解決策2:IMPORTRANGE の内側で QUERY を使ってフィルタリングする
IMPORTRANGE を QUERY で囲み、必要な列と行だけを取得します。1つの数式でフィルタリングと行制限の両方を処理できます。
// 列3が空でない行から、列1、2、5のみインポート
=QUERY(
IMPORTRANGE("spreadsheet_url", "Sheet1!A:E"),
"SELECT Col1, Col2, Col5 WHERE Col3 <> '' LIMIT 2000"
)
3つの QUERY 句が重い処理を担います:
SELECT Col1, Col2— 不要な列を除外するWHERE Col1 <> ''— 空白行をスキップするLIMIT 1000— 返される行数のハードキャップ
解決策3:インポート前に FILTER で行数を削減する
条件に一致する行だけが必要な場合、FILTER で結果を大幅に削減できます:
// 列Cが"Active"の行のみインポート
=FILTER(
IMPORTRANGE("spreadsheet_url", "Sheet1!A1:F5000"),
IMPORTRANGE("spreadsheet_url", "Sheet1!C1:C5000") = "Active"
)
**注意:**各 IMPORTRANGE 呼び出しはクォータに対して個別にカウントされます。パフォーマンスが低下した場合は、QUERY アプローチに切り替えてください — 1回の呼び出しですべてを処理できます。
解決策4:複数のシートにインポートを分割する
すべてのデータが本当に必要な場合は、列グループで分割します。宛先ファイルに2つのシートを作成します:
// シート: Import_Part1
=IMPORTRANGE("spreadsheet_url", "Sheet1!A:M")
// シート: Import_Part2
=IMPORTRANGE("spreadsheet_url", "Sheet1!N:Z")
そして、IMPORTRANGE を再度呼び出す代わりに、分析シートでそれらのシートを直接参照してください — Import_Part1!A:M。
解決策5:ソーススプレッドシートで事前にフィルタリングする
ソースファイルを所有している場合は、そこでフィルタリングを行います。
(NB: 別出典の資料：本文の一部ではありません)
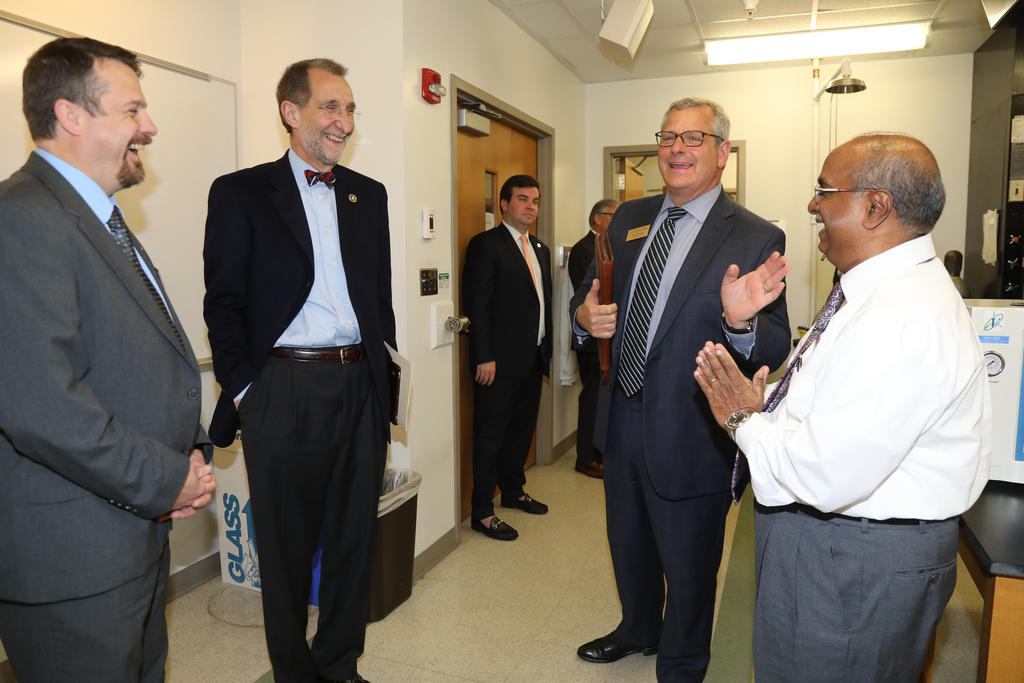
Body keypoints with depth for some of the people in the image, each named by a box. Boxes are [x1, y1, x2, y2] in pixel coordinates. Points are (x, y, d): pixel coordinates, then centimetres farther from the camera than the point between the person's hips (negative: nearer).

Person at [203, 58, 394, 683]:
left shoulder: (370, 195, 12)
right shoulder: (241, 192, 1)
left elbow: (381, 297, 13)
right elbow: (223, 302, -1)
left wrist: (382, 384, 8)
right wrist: (242, 390, -8)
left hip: (360, 387, 4)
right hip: (283, 390, -3)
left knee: (355, 538, 13)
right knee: (286, 544, 10)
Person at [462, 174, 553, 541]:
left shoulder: (540, 249, 16)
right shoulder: (485, 245, -8)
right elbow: (477, 304, -14)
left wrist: (547, 347, 13)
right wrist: (484, 357, -19)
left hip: (533, 359, 8)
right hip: (500, 361, -8)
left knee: (522, 429, 18)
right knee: (491, 435, 0)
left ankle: (513, 491, 36)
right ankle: (482, 512, 11)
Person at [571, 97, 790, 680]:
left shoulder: (756, 239, -13)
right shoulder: (629, 219, 5)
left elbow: (776, 352, -16)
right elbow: (590, 296, 12)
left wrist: (742, 322, -37)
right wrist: (586, 316, -11)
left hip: (691, 437, -5)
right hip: (623, 420, 6)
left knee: (688, 567, 15)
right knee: (629, 546, 27)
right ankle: (638, 631, 56)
専用の「Export」シートを追加し、QUERY 数式を入れます:
// ソーススプレッドシート内 — "Export"という名前のシート
=QUERY(RawData!A:Z, "SELECT A, B, C, D WHERE A <> '' LIMIT 3000")
// 宛先スプレッドシートで:
=IMPORTRANGE("source_spreadsheet_url", "Export!A:D")
ソースファイルが処理を担います。宛先は生データのダンプではなく、すでにフィルタリングされた小さな結果をインポートするだけです。
確認手順
- 修正を適用します — 範囲の制限、QUERY、または FILTER。
- 10〜20秒待ちます。IMPORTRANGE にはネットワークの遅延があります。再計算する時間を与えてください。
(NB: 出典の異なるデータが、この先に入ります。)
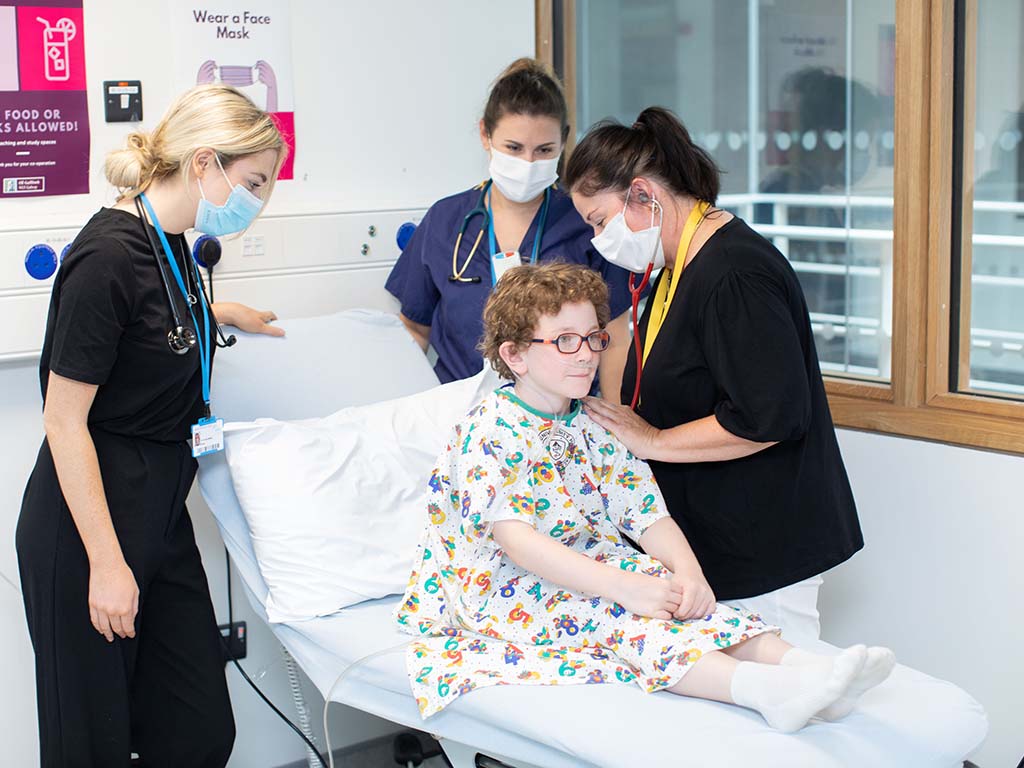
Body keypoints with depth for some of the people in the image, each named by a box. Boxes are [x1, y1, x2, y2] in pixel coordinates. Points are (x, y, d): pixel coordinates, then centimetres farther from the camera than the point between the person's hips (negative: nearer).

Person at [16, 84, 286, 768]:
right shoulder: (110, 255, -19)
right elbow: (64, 418, -19)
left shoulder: (170, 243, 9)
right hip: (88, 528, -9)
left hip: (160, 519, 9)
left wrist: (218, 312, 25)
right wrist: (106, 563, -19)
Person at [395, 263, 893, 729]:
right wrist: (621, 586, -33)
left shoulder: (597, 427, 7)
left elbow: (648, 516, 3)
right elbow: (516, 540, -26)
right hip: (495, 585, -7)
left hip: (584, 565, 7)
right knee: (612, 611, -31)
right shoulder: (489, 433, -15)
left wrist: (688, 570, -20)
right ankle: (759, 687, -51)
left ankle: (798, 665, -36)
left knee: (676, 590, -19)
- セルにローディングスピナーが表示され、その後データが表示されるはずです(エラーではなく)。
- 行数を確認します:
=ROWS(IMPORTRANGE(...))— 期待値と一致しているか検証してください。 - 宛先の合計セル数を確認します:
行数 × 列数が1,000万を大きく下回っていることを確認してください。
範囲を制限してもエラーが続く場合は、新しいスプレッドシートを作成してそこで IMPORTRANGE をテストしてください。新しいファイルで動作する場合、宛先シートにクォータの問題がある可能性が高いです。
得られた教訓
- 開放的な列範囲は罠です。
Sheet1!A:Zは無害に見えますが、シートが将来持つすべての行を取得します — まだ追加していない将来の行も含めて。 - QUERY が最も長期的にクリーンな修正です。 結果がシートに届く前に行と列の両方をフィルタリングします。無駄なセルもなく、ソースが成長しても突然壊れることもありません。
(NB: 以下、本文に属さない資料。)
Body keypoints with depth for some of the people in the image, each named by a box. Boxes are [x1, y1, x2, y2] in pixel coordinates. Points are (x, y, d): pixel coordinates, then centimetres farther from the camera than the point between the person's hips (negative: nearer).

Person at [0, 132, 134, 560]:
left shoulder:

- ソースシートの成長が動作中の数式を壊します。 500行で問題なく動いていた数式が50,000行で失敗します。ハードな行制限を追加しましょう —
LIMIT 5000や固定の行番号など — そうすれば成長を早期に検知できます。 - 同じ範囲の IMPORTRANGE 呼び出しを重複させないようにしましょう。 FILTER 内では各呼び出しがクォータに対して個別にカウントされます。QUERY を使って1回の呼び出しに統合してください。